--- Assignment ---
With the first line as the start and the line containing "left eye: (170, 108)" as the end, write out every line of the records exactly.

--- Input material ---
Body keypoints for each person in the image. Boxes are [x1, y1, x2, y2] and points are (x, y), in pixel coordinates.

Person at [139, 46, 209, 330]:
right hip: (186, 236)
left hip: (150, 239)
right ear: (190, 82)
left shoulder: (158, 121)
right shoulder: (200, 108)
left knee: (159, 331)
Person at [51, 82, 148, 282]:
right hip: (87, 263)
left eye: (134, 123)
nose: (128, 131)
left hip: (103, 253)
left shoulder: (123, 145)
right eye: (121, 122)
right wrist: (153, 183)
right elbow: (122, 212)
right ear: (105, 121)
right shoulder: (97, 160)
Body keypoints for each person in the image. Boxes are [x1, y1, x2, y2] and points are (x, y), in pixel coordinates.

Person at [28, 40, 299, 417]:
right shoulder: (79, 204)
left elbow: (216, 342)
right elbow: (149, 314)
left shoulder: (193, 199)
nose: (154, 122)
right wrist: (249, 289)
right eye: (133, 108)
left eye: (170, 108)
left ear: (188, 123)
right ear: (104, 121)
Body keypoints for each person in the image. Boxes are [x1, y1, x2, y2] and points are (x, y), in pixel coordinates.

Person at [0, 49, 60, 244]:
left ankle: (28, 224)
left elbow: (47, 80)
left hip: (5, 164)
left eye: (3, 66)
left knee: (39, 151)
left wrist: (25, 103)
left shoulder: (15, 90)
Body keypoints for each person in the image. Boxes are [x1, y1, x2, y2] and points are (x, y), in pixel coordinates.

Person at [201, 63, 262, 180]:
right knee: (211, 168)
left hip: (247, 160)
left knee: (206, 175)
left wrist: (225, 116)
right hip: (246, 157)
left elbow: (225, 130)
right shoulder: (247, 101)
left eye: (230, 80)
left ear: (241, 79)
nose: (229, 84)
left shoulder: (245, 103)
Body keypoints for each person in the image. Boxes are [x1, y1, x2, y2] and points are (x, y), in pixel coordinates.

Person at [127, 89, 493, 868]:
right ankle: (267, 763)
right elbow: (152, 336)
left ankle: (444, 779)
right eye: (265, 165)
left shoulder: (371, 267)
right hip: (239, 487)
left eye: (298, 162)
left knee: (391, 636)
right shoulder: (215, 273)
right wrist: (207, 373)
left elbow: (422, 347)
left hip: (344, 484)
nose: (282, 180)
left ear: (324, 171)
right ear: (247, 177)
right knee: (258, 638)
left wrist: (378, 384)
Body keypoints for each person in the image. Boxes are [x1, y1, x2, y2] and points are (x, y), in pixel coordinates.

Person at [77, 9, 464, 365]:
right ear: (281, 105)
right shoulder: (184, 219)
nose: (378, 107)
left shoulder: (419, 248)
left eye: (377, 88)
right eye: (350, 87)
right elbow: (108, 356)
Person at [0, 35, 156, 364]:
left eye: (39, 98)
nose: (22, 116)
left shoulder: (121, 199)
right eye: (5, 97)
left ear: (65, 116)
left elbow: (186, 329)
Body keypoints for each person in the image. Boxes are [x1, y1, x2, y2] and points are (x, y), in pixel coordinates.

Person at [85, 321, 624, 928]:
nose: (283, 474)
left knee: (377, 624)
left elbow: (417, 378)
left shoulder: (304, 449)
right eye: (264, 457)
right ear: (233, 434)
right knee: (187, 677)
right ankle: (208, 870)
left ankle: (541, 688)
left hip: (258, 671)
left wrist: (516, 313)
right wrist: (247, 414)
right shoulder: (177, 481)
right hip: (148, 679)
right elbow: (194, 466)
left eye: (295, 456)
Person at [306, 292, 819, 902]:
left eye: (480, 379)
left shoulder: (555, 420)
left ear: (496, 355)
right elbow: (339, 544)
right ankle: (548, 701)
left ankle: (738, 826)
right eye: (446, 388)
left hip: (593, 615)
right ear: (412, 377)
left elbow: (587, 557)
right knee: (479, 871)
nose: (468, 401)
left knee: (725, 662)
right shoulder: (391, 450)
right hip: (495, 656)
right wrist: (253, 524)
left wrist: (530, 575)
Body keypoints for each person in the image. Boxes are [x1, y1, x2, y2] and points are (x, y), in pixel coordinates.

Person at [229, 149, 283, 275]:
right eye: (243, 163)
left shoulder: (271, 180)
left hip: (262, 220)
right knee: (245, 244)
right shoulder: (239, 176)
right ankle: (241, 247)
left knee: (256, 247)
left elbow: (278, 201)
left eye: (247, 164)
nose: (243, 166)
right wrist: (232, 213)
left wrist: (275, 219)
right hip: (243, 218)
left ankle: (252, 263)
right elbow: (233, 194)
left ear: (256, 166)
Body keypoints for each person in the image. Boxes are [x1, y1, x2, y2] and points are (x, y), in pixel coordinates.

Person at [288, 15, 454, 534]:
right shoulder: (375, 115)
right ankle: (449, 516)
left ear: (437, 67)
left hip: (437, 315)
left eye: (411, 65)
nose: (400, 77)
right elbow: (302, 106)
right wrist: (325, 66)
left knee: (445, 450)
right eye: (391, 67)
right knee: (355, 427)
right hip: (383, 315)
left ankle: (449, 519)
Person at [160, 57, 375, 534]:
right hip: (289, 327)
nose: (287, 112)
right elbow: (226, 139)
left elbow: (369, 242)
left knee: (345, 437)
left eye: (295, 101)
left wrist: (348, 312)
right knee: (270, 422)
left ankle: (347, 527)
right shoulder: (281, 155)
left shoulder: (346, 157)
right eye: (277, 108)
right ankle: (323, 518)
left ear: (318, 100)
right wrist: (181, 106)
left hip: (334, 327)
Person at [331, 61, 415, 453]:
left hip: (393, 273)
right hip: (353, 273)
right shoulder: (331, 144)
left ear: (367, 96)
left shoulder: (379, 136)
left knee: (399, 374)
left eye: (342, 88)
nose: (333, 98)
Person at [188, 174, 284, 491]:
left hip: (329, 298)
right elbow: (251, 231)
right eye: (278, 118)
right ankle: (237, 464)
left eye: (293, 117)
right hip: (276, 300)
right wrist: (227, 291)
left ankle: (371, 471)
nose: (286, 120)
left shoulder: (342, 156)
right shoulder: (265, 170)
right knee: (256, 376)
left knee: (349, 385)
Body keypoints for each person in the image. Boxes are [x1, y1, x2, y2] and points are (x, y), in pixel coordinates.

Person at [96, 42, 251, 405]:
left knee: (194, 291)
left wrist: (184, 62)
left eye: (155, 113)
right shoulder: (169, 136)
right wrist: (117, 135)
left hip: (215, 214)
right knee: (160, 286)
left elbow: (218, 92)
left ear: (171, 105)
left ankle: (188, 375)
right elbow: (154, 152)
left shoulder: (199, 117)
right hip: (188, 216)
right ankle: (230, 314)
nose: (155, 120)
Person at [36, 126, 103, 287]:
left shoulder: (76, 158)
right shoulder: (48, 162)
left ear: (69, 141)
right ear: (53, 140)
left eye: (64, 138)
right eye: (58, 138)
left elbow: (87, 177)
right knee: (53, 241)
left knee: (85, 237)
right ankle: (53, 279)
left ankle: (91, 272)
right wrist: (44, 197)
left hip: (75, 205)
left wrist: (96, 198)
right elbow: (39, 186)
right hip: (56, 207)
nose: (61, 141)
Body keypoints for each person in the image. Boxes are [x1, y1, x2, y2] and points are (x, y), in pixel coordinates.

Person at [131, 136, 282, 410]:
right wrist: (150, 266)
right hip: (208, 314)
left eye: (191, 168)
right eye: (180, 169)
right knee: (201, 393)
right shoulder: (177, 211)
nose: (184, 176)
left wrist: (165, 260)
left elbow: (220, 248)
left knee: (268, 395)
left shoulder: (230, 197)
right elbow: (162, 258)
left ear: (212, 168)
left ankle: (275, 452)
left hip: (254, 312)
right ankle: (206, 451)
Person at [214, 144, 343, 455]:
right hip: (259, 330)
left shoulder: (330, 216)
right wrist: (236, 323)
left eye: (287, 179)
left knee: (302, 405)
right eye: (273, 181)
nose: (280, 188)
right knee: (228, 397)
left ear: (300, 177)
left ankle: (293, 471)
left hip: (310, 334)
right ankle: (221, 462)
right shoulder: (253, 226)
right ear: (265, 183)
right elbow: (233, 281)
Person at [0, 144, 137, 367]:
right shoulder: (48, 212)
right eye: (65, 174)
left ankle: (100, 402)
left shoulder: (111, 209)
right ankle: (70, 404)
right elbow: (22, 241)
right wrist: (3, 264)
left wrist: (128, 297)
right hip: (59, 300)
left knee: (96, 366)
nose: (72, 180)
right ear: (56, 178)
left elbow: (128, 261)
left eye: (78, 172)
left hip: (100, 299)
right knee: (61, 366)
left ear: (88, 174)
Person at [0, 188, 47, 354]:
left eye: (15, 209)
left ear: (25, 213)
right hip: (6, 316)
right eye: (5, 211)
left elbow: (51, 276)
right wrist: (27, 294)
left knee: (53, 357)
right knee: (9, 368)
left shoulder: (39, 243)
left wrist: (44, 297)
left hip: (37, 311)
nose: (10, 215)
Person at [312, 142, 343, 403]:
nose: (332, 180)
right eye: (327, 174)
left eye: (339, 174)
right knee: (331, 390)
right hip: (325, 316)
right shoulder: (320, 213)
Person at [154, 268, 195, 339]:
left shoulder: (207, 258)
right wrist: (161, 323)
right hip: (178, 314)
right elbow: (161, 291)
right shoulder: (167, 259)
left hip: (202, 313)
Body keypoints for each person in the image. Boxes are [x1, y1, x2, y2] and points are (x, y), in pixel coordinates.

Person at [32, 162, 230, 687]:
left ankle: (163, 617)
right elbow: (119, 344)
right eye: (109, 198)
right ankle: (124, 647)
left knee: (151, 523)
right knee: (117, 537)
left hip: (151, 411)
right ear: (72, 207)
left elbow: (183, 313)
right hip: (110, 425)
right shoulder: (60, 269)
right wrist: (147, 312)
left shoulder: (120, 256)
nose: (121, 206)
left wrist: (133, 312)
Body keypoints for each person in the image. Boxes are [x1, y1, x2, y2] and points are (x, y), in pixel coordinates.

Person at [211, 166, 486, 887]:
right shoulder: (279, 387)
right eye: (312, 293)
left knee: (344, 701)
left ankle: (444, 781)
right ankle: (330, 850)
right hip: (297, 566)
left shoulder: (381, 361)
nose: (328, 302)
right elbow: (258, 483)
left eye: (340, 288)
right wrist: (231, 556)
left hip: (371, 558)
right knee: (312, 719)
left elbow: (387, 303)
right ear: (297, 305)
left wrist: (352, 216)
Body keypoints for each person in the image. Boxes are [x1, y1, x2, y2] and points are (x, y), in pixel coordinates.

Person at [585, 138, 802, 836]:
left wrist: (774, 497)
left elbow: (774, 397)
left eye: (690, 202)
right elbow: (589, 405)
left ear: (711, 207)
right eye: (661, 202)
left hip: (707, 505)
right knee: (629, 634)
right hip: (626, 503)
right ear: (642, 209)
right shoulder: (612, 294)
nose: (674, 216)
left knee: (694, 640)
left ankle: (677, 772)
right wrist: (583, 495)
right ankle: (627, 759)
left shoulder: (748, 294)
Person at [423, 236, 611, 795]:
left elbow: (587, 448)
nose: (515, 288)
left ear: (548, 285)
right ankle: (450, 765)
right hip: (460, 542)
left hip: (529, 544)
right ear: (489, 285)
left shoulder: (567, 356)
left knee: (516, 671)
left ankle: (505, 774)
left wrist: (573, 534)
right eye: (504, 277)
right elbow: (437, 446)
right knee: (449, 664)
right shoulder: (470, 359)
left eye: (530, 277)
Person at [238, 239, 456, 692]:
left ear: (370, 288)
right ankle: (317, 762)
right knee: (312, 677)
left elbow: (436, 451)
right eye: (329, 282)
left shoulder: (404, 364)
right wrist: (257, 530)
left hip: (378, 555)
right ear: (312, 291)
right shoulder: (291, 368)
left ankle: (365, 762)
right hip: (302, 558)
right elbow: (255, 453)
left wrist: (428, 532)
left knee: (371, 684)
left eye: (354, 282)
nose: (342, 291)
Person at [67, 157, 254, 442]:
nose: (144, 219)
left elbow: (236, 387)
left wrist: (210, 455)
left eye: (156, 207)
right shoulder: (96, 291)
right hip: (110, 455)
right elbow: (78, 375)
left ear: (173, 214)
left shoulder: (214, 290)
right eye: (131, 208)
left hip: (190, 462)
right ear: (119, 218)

--- Exercise answer ---
Body keypoints for each person in the image. Boxes are [x1, y1, x2, y2] and points are (x, y), in pixel coordinates.

Person at [139, 46, 209, 330]:
right hip: (186, 236)
left hip: (150, 239)
right ear: (190, 82)
left shoulder: (158, 121)
right shoulder: (200, 108)
left knee: (159, 331)
Person at [51, 82, 148, 282]:
right hip: (87, 263)
left eye: (134, 123)
nose: (128, 131)
left hip: (103, 253)
left shoulder: (123, 145)
right eye: (121, 122)
right wrist: (153, 183)
right elbow: (122, 212)
right ear: (105, 121)
right shoulder: (97, 160)
Body keypoints for each person in the image. Boxes are [x1, y1, x2, y2] and points are (x, y), in pixel coordinates.

Person at [28, 40, 299, 417]:
right shoulder: (79, 204)
left elbow: (216, 342)
right elbow: (149, 314)
left shoulder: (193, 199)
nose: (154, 122)
right wrist: (249, 289)
right eye: (133, 108)
left eye: (170, 108)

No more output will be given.